Interactive voice assistants: Are we there yet?
We take a look at the current iterations of voice assistants. Which ones are leading the charge on the way to truly conversational experiences?
Long foreseen in film and fiction, the voice-to-voice conversational bot is drawing near. Siri, Alexa, and Google have all been in our lives for years. While they may be good at performing tasks and answering questions, they have not quite become the conversational companions science fiction promised. The introduction of generative AI may finally give voice assistants the push they need to realize their full potential.
Still, as with everything related to AI, there are risks involved and outstanding questions about whether it can truly deliver on the hype. We explore which voice assistants are closest to becoming conversational and what hurdles remain.
What would a conversational voice assistant sound like?
For much of their history, voice assistants have only been able to answer simple questions (if you’re lucky) and complete simple tasks like setting a timer or playing a song. Even these tasks required users to be specific with their asks and often just surface a variety of links to answer a question. Want to ask a follow-up question to get more information within context? Forget it.
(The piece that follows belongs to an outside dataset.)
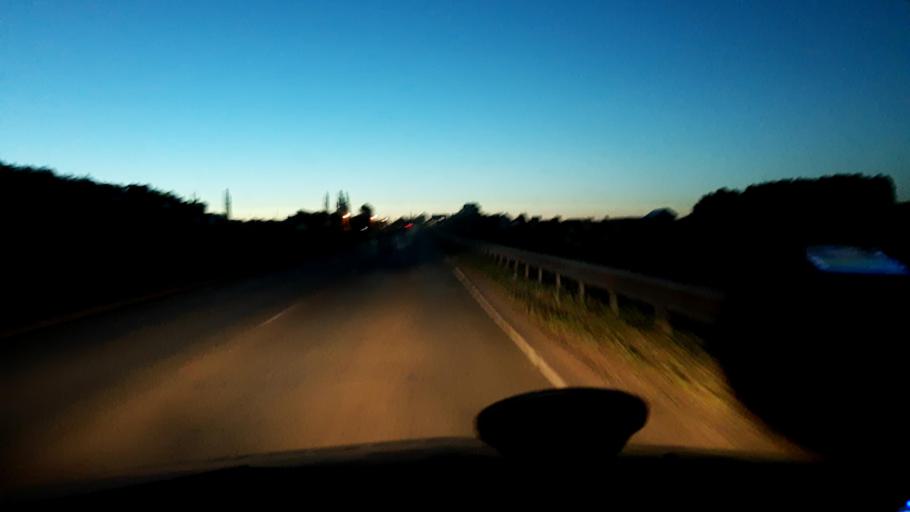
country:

To become more conversational — and, by extension, useful — there are a few features that voice assistants will need to achieve: memory, contextual awareness, and response time. For most of their histories, voice assistants have treated each question separately rather than understanding the context provided by previous questions.
Speaking of context, contextual awareness is also crucial in allowing users to speak naturally to voice assistants without having to be hyper-specific about what they need the assistant to do. And, importantly, the voice assistants must do all of this quickly.
The next question is whether or not any of the tech companies are close to achieving this level of conversationality.
Which companies are close to having a conversational voice assistant?
Earlier this year, Apple announced it would bring Apple Intelligence to Siri, using AI and large language models (LLM) to give the assistant the ability to understand context. What does that look like in the real world? The Verge explains, “Where the current Siri needs explicit instructions on what to do and how to do it, Apple promises that this new version will let you say something like, ‘Siri, what time does Mom’s flight land?’ and the assistant will know to look through your Mail and Messages and pull out the information.”
However, in December, with 2024 nearly in the rearview mirror, Siri received a second round of enhancements in the iOS 18.2 update, which aimed to improve the voice assistant and integrate with ChatGPT. While it offers new features such as visual intelligence and the ability to create “genmojis,” conversationality still seems a ways off.
Nevertheless, IBM sees reason to believe that other voice assistants are taking a major leap forward: “Google’s recent launch of Gemini Live for Android users marks a significant milestone in this AI marathon, closely following OpenAI’s development of ChatGPT’s Advanced Voice Mode. These next-generation voice assistants represent a leap forward from their predecessors like Apple’s Siri and Amazon’s Alexa.” Google has also added the ability to ask Google Lens questions out loud about what you are seeing.
Open AI comes close
Thus far, it seems like OpenAI is on track to be the first to fulfill the expectations science fiction set for voice assistants. The International News Media Association says that Open AI’s voice assistant — you can choose from a number of voices with different names — hits the mark with an impressive interactive voice that allows you to interrupt and react to what is being said. In an impressive, though rather whimsical, demo, INMA showed off the voice assistant's ability to change emotions, speak in a whisper, or engage in multiple languages.
Privacy is still a concern for AI assistants
Voice assistants enabled by AI and LLMs may be making big strides, but as with generative AI on the whole, many questions still remain unanswered. Stephen Kowski, Field CTO at SlashNext Email Security+, said to IBM, “As AI voice assistants become more integrated, concerns arise around data collection, storage and potential misuse of personal information. There are also ethical considerations regarding consent, transparency about AI interactions and the potential for manipulation or misinformation.”
In fact, Apples well-known concerns over privacy may be part of what is slowing the company down. As The Verge reports, many Apple devices like the HomePod and Apple Watch “likely don’t have enough processing power to run generative models, many of which Apple wants to operate locally for privacy purposes….” So, while other companies are adding AI-driven features to old devices, Apple’s latest assistant updates are only available on newer smartphones.
Meanwhile, generative AI itself is still working out the kinks. As TechCrunch points out, it still has a habit of “hallucinating.” Just as with cybersecurity and gaming, the jury is still out on whether AI is delivering on its promises.